Even if the realization of a hegemonial identification of the citizens of the (future) EU as "Europeans" may presently seem rather remote: The danger of the discourse on a "Europe of culture", from my point of view, lies in the construction of a fictitious European ethnicity, i. e. in the ethnicization of the "Europeans" themselves. Moreover, this process of ethnicization is accompanied, on the one hand, by the ethnic classification and the political-economical declassing specifically of certain migrant minorities (which in French or in Italian language, e. g., are already classified by the significant terms "extracommunitaires" resp. "extracommunitari"). On the other hand, it is mirrored by neo-nationalistic and regionalistic "inland" ethnicizations, which the much talked-about "European thought" so far seems quite unable to confront.

It is not only the taming of thus evoked "ethnic" conflicts that is at stake in this process, but also the political project of the European Union as such, which tries to meet the deterritorializing dynamics of the nomadic forces of global capitalism with its reterritorialization in the name of culture, and supposedly in the interest of its political sovereignty. The appeal to an imaginary pole of identity may serve a sort of Western European self-colonization as well as, concerning the process of enlargement, the extension of this "colonization" onto the applicant countries in the East. However, it will hardly be sufficient to permanently legitimize the transfer of sovereignty that, at the end of the day, does not solely affect the nation states, but above all the political, social and economic participation of the individuals, the forces that constitute a society by means of material and symbolic exchange, and the structures of a public sphere required by this exchange.
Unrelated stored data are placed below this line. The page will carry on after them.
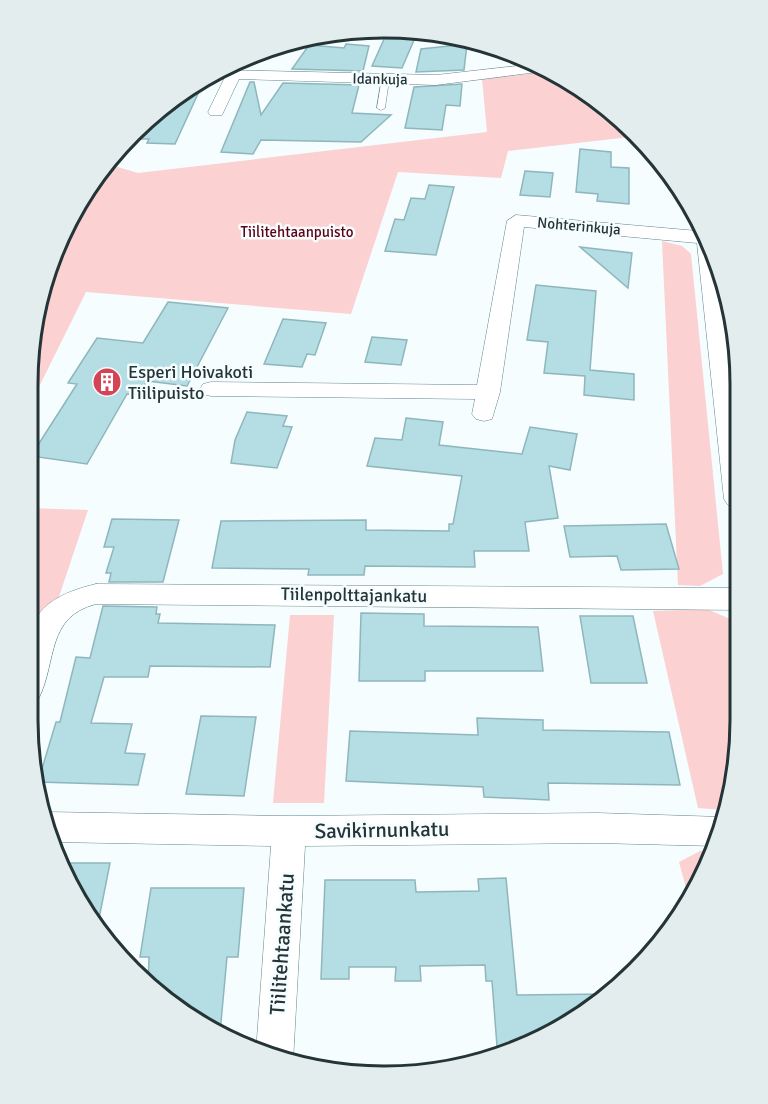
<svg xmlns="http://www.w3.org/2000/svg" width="768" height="1104" viewBox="0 0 768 1104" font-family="Signika,sans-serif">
  <rect width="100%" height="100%" fill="#f5fdfe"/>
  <g fill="#fcd1d2">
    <polygon points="548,72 592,102 630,137 508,151 501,178 398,172 351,314 86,292 32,401 34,315 64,226 110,161 111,165 138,173 487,132 482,79"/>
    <polygon points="662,241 682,246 691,254 723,574 700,586 678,585"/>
    <polygon points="31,508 88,510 28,689"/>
    <polygon points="707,609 730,619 740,680 741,720 723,810 698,808 653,611"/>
    <polygon points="290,615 334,615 324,803 273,803"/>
    <polygon points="700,851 715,851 688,895 679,862"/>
  </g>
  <g fill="#b5dde4" stroke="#8fb6bd" stroke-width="1.5">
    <polygon points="389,28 417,33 402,68 372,66"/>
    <polygon points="346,44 369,46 363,71 292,69 309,45 344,48"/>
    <polygon points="467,44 464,70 416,72 421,49"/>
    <polygon points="250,82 254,82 261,115 283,83 359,85 352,113 391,115 361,142 261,140 253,154 221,152"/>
    <polygon points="462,84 460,106 446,105 442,130 405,128 414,87"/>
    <polygon points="202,85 175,144 147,143 149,139 127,139 132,131"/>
    <polygon points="580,149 611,152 611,167 629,168 629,204 597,201 598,194 576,192"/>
    <polygon points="525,171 553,173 550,197 520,195"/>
    <polygon points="429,185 454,187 436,255 385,251 395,219 404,220 411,198 425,199"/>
    <polygon points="580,247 632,253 628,288"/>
    <polygon points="536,285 596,291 590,370 634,374 634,400 584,395 585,376 544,373 548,342 527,340"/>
    <polygon points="168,302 228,308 187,386 147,381 138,395 127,394 87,464 31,456 77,384 68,383 97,338 143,343"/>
    <polygon points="283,319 326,323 315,355 307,354 302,367 264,364"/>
    <polygon points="372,337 407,340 401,365 365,362"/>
    <polygon points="247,412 287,416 283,426 292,427 277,468 231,463 235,440"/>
    <polygon points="406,418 443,422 439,445 522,454 530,427 577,434 570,470 549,466 558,518 525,522 529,551 474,551 475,567 365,566 364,575 308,575 309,569 212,568 221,521 366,520 366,530 449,531 449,524 453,524 462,476 367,466 375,438 402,440"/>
    <polygon points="112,519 179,520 163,582 109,582 111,573 106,573 114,547 104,547"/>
    <polygon points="666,524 679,569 621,570 617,556 570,557 564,526"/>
    <polygon points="103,606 157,607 156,614 160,614 158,623 275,625 270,667 150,666 148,677 104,677 91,723 132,724 125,753 145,754 138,785 38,782 56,722 60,722 76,657 90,658"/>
    <polygon points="361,613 424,614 424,626 538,627 543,671 425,671 425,681 359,681"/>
    <polygon points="580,616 633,616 647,683 591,683"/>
    <polygon points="201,716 256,717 244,796 186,794"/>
    <polygon points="477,718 543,720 543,730 669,732 680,785 548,783 549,800 484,797 483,787 346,781 350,731 478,735"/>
    <polygon points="62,863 110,863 97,929 87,918"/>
    <polygon points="506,878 517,995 606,994 542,1040 512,1050 512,1046 497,1046 492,981 486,981 485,965 420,966 421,981 395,981 396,967 349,967 349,979 321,979 325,880 415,880 416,892 479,891 478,879"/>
    <polygon points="151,888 244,888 238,957 227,957 220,1033 148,987 149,957 140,957"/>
  </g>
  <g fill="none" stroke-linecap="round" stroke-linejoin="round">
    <g stroke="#61868d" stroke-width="1">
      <polygon id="lane" points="382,78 389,80 385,108 381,110 377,108"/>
    </g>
    <g stroke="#61868d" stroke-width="1">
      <g id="street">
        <polygon points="536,64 546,71 436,85 239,79 222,115 210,115 208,112 224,79 213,77 224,70 436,75"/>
        <polygon points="516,215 698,231 705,228 721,276 735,387 737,508 728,505 724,499 697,243 524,227 500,392 492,419 484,421 476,419 472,414 475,399 211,396 203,394 200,389 203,384 211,382 477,385 507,221"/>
        <path d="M96,584L739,588V610L96,604C46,617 57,661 39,698L27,701C28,635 20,602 96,584Z"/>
        <polygon points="46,812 289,816 597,813 722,817 716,846 597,843 305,846 293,1062 256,1052 271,846 53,842 40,814"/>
      </g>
    </g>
    <use href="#lane" fill="#fff" fill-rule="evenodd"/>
    <use href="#street" fill="#fff" fill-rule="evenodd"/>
  </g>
  <defs>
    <g id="building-disc" transform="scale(1.5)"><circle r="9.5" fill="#d54456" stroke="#f5fdfe"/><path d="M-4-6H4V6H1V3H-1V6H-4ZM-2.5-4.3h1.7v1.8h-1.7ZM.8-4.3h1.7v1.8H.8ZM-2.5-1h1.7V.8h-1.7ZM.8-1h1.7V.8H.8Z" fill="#fff"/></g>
  </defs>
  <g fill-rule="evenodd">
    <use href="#building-disc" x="107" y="382"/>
  </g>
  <g text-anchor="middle" stroke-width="5" stroke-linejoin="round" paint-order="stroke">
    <g font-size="15" fill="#243437" stroke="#f5fdfe">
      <text transform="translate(380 79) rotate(1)" y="5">Idankuja</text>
      <text transform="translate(579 226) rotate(5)" y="5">Nohterinkuja</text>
    </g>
    <g font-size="15" fill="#600016" stroke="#f5fdfe">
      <text x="297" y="237">Tiilitehtaanpuisto</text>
    </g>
    <g font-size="18" fill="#243437" stroke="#f5fdfe" text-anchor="start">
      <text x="128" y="378">Esperi Hoivakoti<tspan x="128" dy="21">Tiilipuisto</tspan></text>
    </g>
    <g font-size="18" fill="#243437" stroke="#f5fdfe">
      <text transform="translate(354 595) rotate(1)" y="6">Tiilenpolttajankatu</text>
    </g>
    <g font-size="21" fill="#243437" stroke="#f5fdfe">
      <text transform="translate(382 830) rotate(-1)" y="7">Savikirnunkatu</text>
      <text transform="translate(282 944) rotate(-86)" y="7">Tiilitehtaankatu</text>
    </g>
  </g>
  <path d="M0 0H768V1104H0ZM384 38H384A346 346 0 0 1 730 384V720A346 346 0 0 1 384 1066H384A346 346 0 0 1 38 720V384A346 346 0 0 1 384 38Z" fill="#e4edee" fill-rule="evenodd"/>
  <path fill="none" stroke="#243437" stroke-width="3" d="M384 38H384A346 346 0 0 1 730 384V720A346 346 0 0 1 384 1066H384A346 346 0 0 1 38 720V384A346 346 0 0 1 384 38Z"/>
</svg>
[1] Cf.. J. Le Goff: Das alte Europa und die Welt der Moderne, München 1996 (Beck); R. Brague: Europa – eine exzentrische Identität, Frankfurt/M. u. New York 1993 (Campus); P. Koslowski, R. Brague: Vaterland Europa – Europäische und nationale Identität im Konflikt, Wien 1997 (Passagen); M. Cacciari: Gewalt und Harmonie – Geo-Philosophie Europas, München u. Wien 1995 (Hanser); M. Cacciari: Der Archipel Europa, Köln 1998 (DuMont).
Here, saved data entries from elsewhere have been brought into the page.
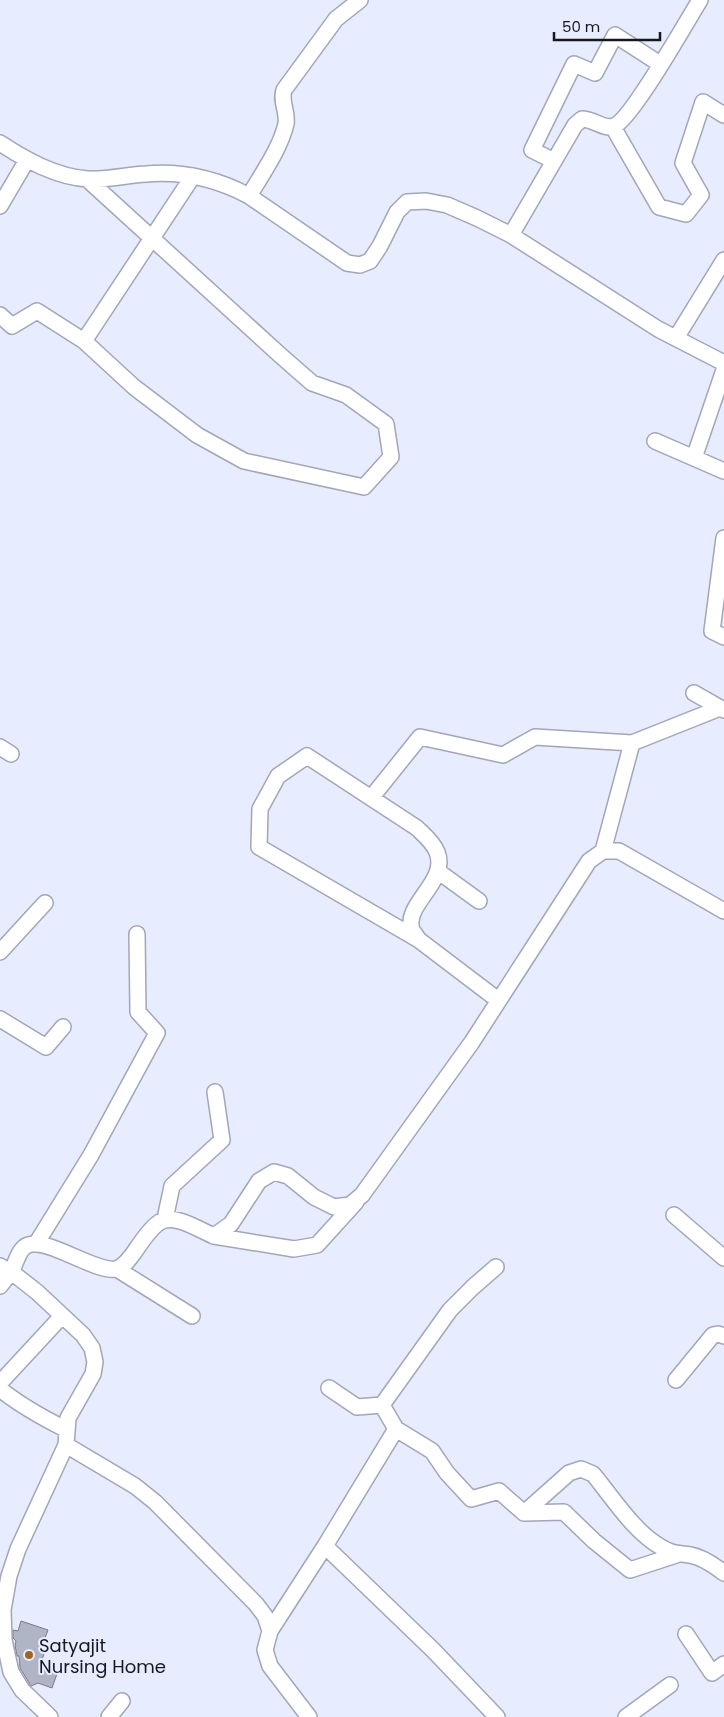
<svg xmlns="http://www.w3.org/2000/svg" width="724" height="1717" viewBox="0 0 724 1717" font-family="Poppins,sans-serif">
	<style>
		.building { fill: #b0b5c6; stroke: #777b8b }
		.lines { fill: none; stroke-linecap: round; stroke-linejoin: round }
		.street-casing { stroke: #a2a6b7; stroke-width: 18 }
		.street { stroke: #fff; stroke-width: 15 }
		.poi-dot { fill: #a2632a; stroke: #e7ecfe; stroke-width: 2 }
		.labels { text-anchor: middle; dominant-baseline: central; stroke-width: 4; stroke-linejoin: round; paint-order: stroke }
		.poi-label { font-size: 18px; fill: #17181e; stroke: #e7ecfe; text-anchor: start }
	</style>
	<rect width="100%" height="100%" fill="#e7ecfe"/>
	<path class="building" d="M21 1621 48 1630 40 1651 44 1654 40 1666 58 1671 52 1688 38 1683 31 1686 20 1668 19 1656H17L15 1645 16 1641 13 1638V1630L18 1631Z"/>
	<g class="lines">
		<g class="street-casing">
			<path id="street" d="M613 127 659 207 686 214 701 195 683 163 703 102 724 115
				M0 143C26 160 56 177 88 179 107 180 127 175 146 174 182 171 217 179 249 196L347 263 360 265 370 261 380 246 397 212 407 202 426 201 447 205 477 218 511 235 658 329 724 363
				M554 161 532 150 574 64 595 73 615 35 660 64
				M249 196C262 174 280 149 286 124 288 111 280 102 284 90L336 19 360 0
				M0 206 27 160
				M511 235 575 125 582 119C594 119 604 130 614 126 631 120 687 21 700 0
				M0 315 12 326 37 311 84 341 193 176
				M676 338 724 260
				M84 341 134 387 197 435 244 461 364 487 391 457 386 424 346 395 312 383 280 355 87 179
				M655 441 724 471
				M694 458 724 370
				M724 538 712 631 724 637
				M694 693 724 710
				M0 747 11 754
				M371 798 420 737 503 755 535 737 632 743
				M603 851 632 743 720 708
				M439 872 479 901
				M419 940 259 847 260 809 278 776 307 756 417 828C424 835 433 842 437 852 449 882 403 904 412 930 414 933 417 937 419 940L498 1000
				M0 952 45 903
				M0 1019 46 1047 63 1027
				M674 1215 724 1258
				M165 1219 172 1186 222 1140 215 1092
				M214 1236 294 1249 317 1245 356 1202
				M36 1244 91 1155 157 1033 138 1012 137 934
				M0 1266 14 1274 37 1292 83 1335 92 1348 95 1362 93 1374 68 1418 66 1445 18 1549 9 1576 3 1610 4 1640 11 1672 22 1690 50 1717
				M117 1269 192 1316
				M0 1286C4 1281 8 1276 12 1270 16 1263 19 1248 28 1245 47 1237 96 1273 116 1269 124 1267 128 1260 133 1254 140 1244 148 1231 157 1224 172 1211 199 1230 214 1236L231 1224 259 1181 274 1172 288 1176 314 1197 334 1207 350 1205 362 1195 472 1042 589 861 603 851H619L724 911
				M676 1380 713 1335 718 1334 724 1336
				M0 1383 62 1316
				M329 1388 357 1407 382 1405 396 1429 432 1451 447 1473 471 1499 499 1491 524 1513 564 1512 594 1541 630 1570 676 1555
				M0 1389C21 1406 43 1418 67 1430
				M382 1405 450 1310 473 1287 496 1267
				M66 1445 135 1486 155 1502 256 1604 265 1616 270 1631 265 1650 270 1666 309 1717
				M524 1513 569 1473 581 1469 593 1474C613 1498 634 1532 661 1547 672 1554 678 1553 690 1555 702 1557 715 1566 724 1573
				M325 1546 433 1650 497 1717
				M270 1631 325 1546 396 1429
				M686 1634 712 1673 724 1664
				M109 1717 122 1701
				M626 1717 670 1685"/>
		</g>
		<use href="#street" class="street"/>
	</g>
	<circle class="poi-dot" cx="29" cy="1655" r="5"/>
	<g class="labels">
		<g class="poi-label">
			<text x="39" y="1645">Satyajit<tspan x="39" dy="21">Nursing Home</tspan></text>
		</g>
	</g>
	<path d="M554 32v8h106v-8" fill="none" stroke="#17181e" stroke-width="2.5"/>
	<text x="562" y="32" font-size="15" fill="#17181e" stroke="#e7ecfe" stroke-width="4" paint-order="stroke">50 m</text>
</svg>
[2] Cf. E. Balibar: An Europas Grenzen – Möglichkeit und Unmöglichkeit einer Gestaltwerdung, in: Lettre International 49 (II. Vj. / 2000).

[3] Decision No 508/2000/EC of the European Parliament and of the Council of 14 February 2000 establishing the "Culture 2000" programme, L 63/1 (http://europa.eu.int/comm/culture/culture2000_en.html).

[4] S. Puntscher-Riekmann, Die kommissarische Neuordnung Europas, Wien / New York 1998 (Springer), p. 21.

[7] R. Brague, Europa – eine exzentrische Identität, 10.